Trowell thought the time involved in the publicity stunt, sweet looking as Hapsari certainly is, would have been better spent preparing the appeal grounds.
But then, the flamboyant Indonesian defence lawyer, Hotman Paris Hutapea has already demanded that the Australian government produce two key witnesses known only by their first names. This feeble clutch at straws has been based on an Australian drug convict’s hearsay evidence based on further hearsay evidence, that these two know who had been responsible for the marijuana in Corby's boogie bag. Another member of Corby’s defence team has even brazenly demanded the Australian government account for the 4 kg of marijuana found in Corby’s boogie bag.

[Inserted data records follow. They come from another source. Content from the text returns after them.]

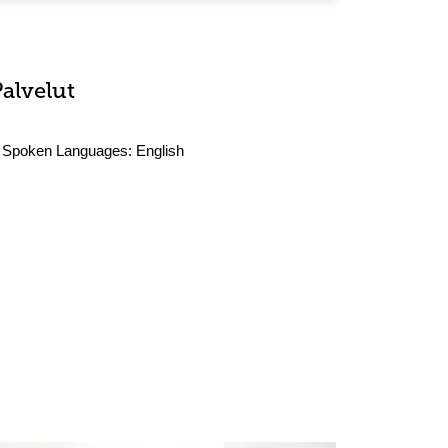
Palvelut
Spoken Languages:
English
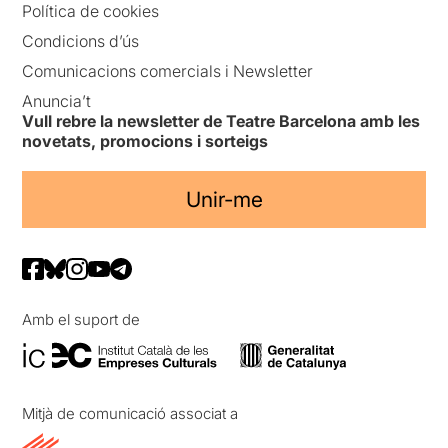
Política de cookies
Condicions d’ús
Comunicacions comercials i Newsletter
Anuncia’t
Vull rebre la newsletter de Teatre Barcelona amb les
novetats, promocions i sorteigs
Unir-me
Amb el suport de
Mitjà de comunicació associat a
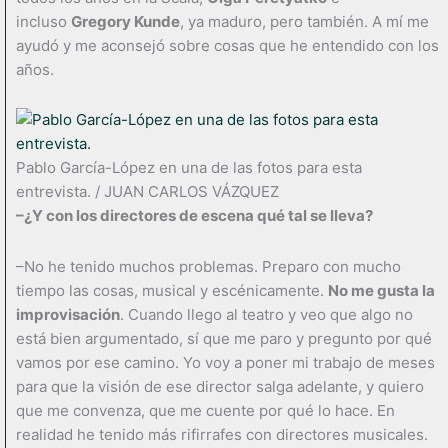
incluso
Gregory Kunde
, ya maduro, pero también. A mí me
ayudó y me aconsejó sobre cosas que he entendido con los
años.
Pablo García-López en una de las fotos para esta
entrevista. / JUAN CARLOS VÁZQUEZ
–¿Y con los directores de escena qué tal se lleva?
–No he tenido muchos problemas. Preparo con mucho
tiempo las cosas, musical y escénicamente.
No me gusta la
improvisación
. Cuando llego al teatro y veo que algo no
está bien argumentado, sí que me paro y pregunto por qué
vamos por ese camino. Yo voy a poner mi trabajo de meses
para que la visión de ese director salga adelante, y quiero
que me convenza, que me cuente por qué lo hace. En
realidad he tenido más rifirrafes con directores musicales.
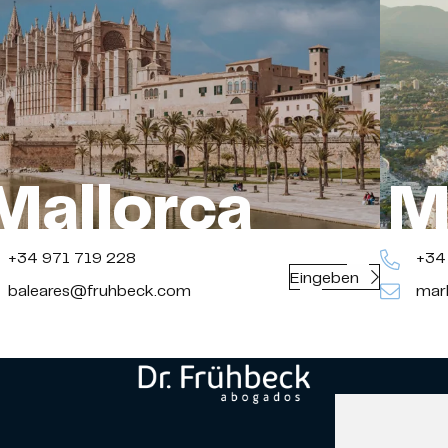
Mallorca
M
+34 971 719 228
+34 
Eingeben
baleares@fruhbeck.com
marb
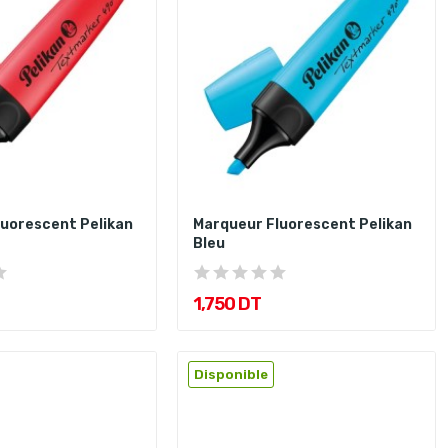
uorescent Pelikan
Marqueur Fluorescent Pelikan
Bleu
1,750 DT
Disponible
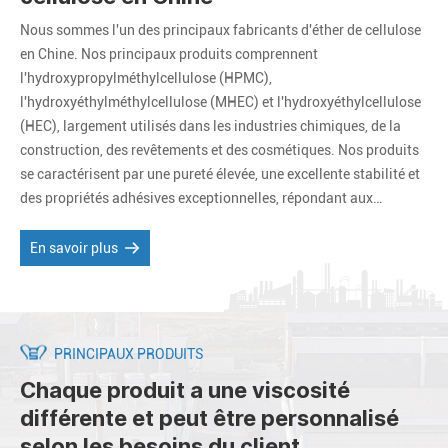
Nous sommes l'un des principaux fabricants d'éther de cellulose
en Chine. Nos principaux produits comprennent
l'hydroxypropylméthylcellulose (HPMC),
l'hydroxyéthylméthylcellulose (MHEC) et l'hydroxyéthylcellulose
(HEC), largement utilisés dans les industries chimiques, de la
construction, des revêtements et des cosmétiques. Nos produits
se caractérisent par une pureté élevée, une excellente stabilité et
des propriétés adhésives exceptionnelles, répondant aux
exigences d’applications diverses et complexes. Nous proposons
des produits et services personnalisés pour répondre aux besoins
En savoir plus
spécifiques de nos clients.
PRINCIPAUX PRODUITS
Chaque produit a une viscosité
différente et peut être personnalisé
selon les besoins du client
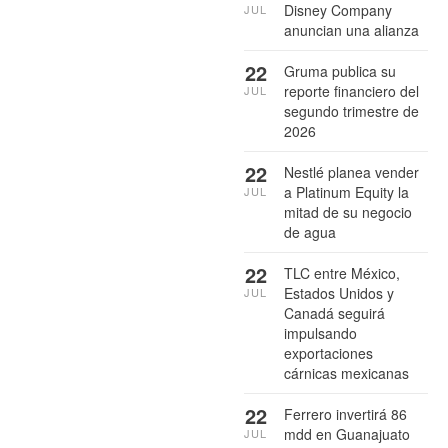
Disney Company
JUL
anuncian una alianza
22
Gruma publica su
reporte financiero del
JUL
segundo trimestre de
2026
22
Nestlé planea vender
a Platinum Equity la
JUL
mitad de su negocio
de agua
22
TLC entre México,
Estados Unidos y
JUL
Canadá seguirá
impulsando
exportaciones
cárnicas mexicanas
22
Ferrero invertirá 86
mdd en Guanajuato
JUL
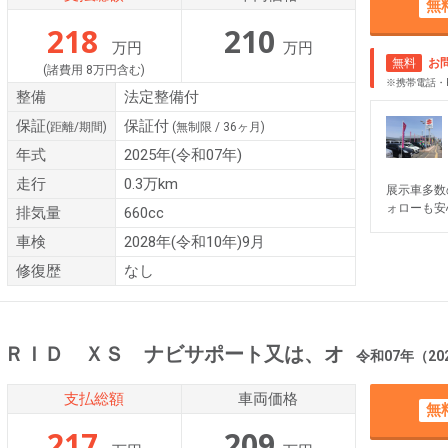
無
218
210
万円
万円
無料
お
(諸費用 8万円含む)
※携帯電話・
整備
法定整備付
保証
保証付
(距離/期間)
(無制限 / 36ヶ月)
年式
2025年(令和07年)
走行
0.3万km
展示車多数
ォローも安
排気量
660cc
車検
2028年(令和10年)9月
修復歴
なし
ＢＲＩＤ ＸＳ ナビサポート又は、オ
令和07年（2025年） 
支払総額
車両価格
無
217
209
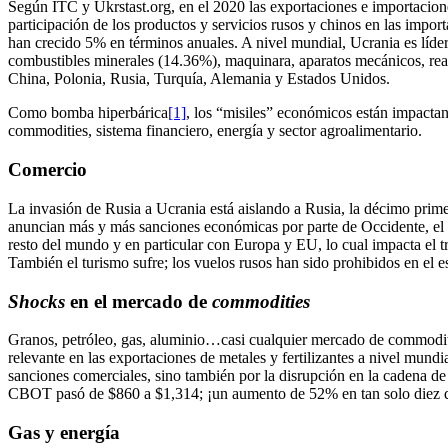
Según ITC y Ukrstast.org, en el 2020 las exportaciones e importacion
participación de los productos y servicios rusos y chinos en las impo
han crecido 5% en términos anuales. A nivel mundial, Ucrania es líder
combustibles minerales (14.36%), maquinara, aparatos mecánicos, rea
China, Polonia, Rusia, Turquía, Alemania y Estados Unidos.
Como bomba hiperbárica
[1]
, los “misiles” económicos están impactan
commodities, sistema financiero, energía y sector agroalimentario.
Comercio
La invasión de Rusia a Ucrania está aislando a Rusia, la décimo pri
anuncian más y más sanciones económicas por parte de Occidente, el c
resto del mundo y en particular con Europa y EU, lo cual impacta el tr
También el turismo sufre; los vuelos rusos han sido prohibidos en e
Shocks
en el mercado de
commodities
Granos, petróleo, gas, aluminio…casi cualquier mercado de commodity
relevante en las exportaciones de metales y fertilizantes a nivel mundi
sanciones comerciales, sino también por la disrupción en la cadena de s
CBOT pasó de $860 a $1,314; ¡un aumento de 52% en tan solo diez d
Gas y energía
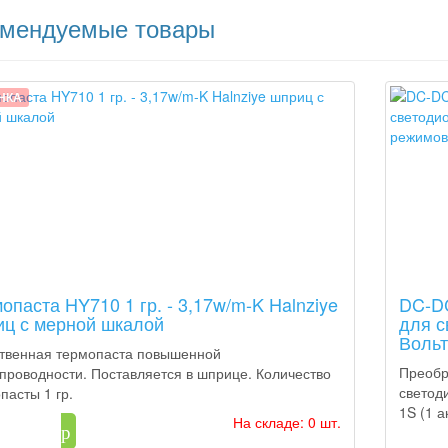
омендуемые товары
НКА
опаста HY710 1 гр. - 3,17w/m-K Halnziye
DC-DC
ц с мерной шкалой
для с
Вольт
твенная термопаста повышенной
Преобр
проводности. Поставляется в шприце. Количество
светод
пасты 1 гр.
1S (1 
На складе: 0 шт.
40
p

Maybe that explains Paris Hutapea’s unusual confidence in his seemingly lack of appeal preparation, or his unrealistic confidence that the Australian government will meet all his demands. Maybe he has an ace up his sleeve? But then, maybe I am Ida Dalem Ketut Kresna Kapakisan.
Trowell stated what everyone knows, except it seems the Corby Indonesian-based defence team, that an appeal must have sufficient evidence to convince the judges to overturn the earlier conviction.
But then, as Helen of Troy was known as the face that launched a thousand ships, Paris Hutapea rather wishfully hopes that Anisa Tri Hapsari can be the face that will launch a thousand doubts – in the judges’ minds.